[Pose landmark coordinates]
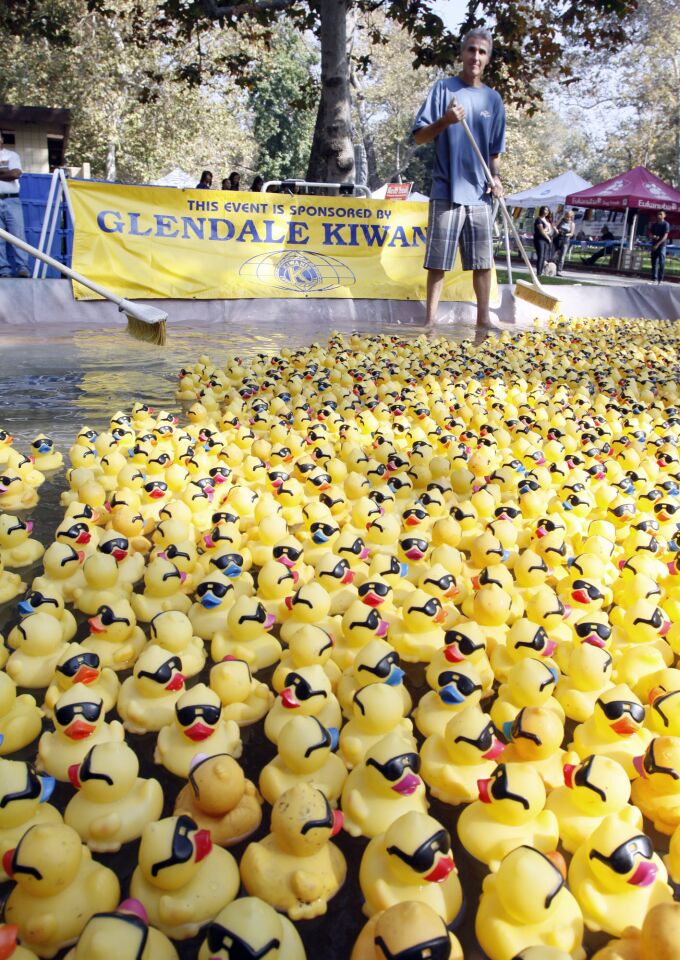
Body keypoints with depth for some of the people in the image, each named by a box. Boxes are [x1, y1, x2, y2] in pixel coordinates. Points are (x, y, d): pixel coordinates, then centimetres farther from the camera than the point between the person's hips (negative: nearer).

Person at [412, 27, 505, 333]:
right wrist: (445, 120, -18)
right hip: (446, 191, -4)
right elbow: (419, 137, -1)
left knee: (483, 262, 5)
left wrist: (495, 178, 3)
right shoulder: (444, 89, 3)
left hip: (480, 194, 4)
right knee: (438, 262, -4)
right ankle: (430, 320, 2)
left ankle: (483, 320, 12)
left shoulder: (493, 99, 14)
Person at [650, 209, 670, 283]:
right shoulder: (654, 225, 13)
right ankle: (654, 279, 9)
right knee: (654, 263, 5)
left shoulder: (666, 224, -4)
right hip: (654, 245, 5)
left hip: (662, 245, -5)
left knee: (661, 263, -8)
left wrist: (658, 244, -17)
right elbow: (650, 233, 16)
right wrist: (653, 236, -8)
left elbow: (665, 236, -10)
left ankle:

_WHAT YOU HAVE TO DO_
Reproduce all the entries above line for line, leaving out the pictures.

_SOLUTION FOR THIS PROBLEM_
Body keypoints with depth for some of the people in the image, each named by a box. Boxes are [x1, y1, x2, y2] in pixel coordinates. Points are (x, y, d): pixel coordinates, then centimetres farther from the camera than the point between the person's hips (negative: nearer).

Person at [412, 27, 505, 333]:
right wrist: (445, 120, -18)
right hip: (446, 191, -4)
right elbow: (419, 137, -1)
left knee: (483, 262, 5)
left wrist: (495, 178, 3)
right shoulder: (444, 89, 3)
left hip: (480, 194, 4)
right knee: (438, 262, -4)
right ankle: (430, 320, 2)
left ankle: (483, 320, 12)
left shoulder: (493, 99, 14)
Person at [650, 209, 670, 283]:
right shoulder: (654, 225, 13)
right ankle: (654, 279, 9)
right knee: (654, 263, 5)
left shoulder: (666, 224, -4)
right hip: (654, 245, 5)
left hip: (662, 245, -5)
left knee: (661, 263, -8)
left wrist: (658, 244, -17)
right elbow: (650, 233, 16)
right wrist: (653, 236, -8)
left elbow: (665, 236, -10)
left ankle:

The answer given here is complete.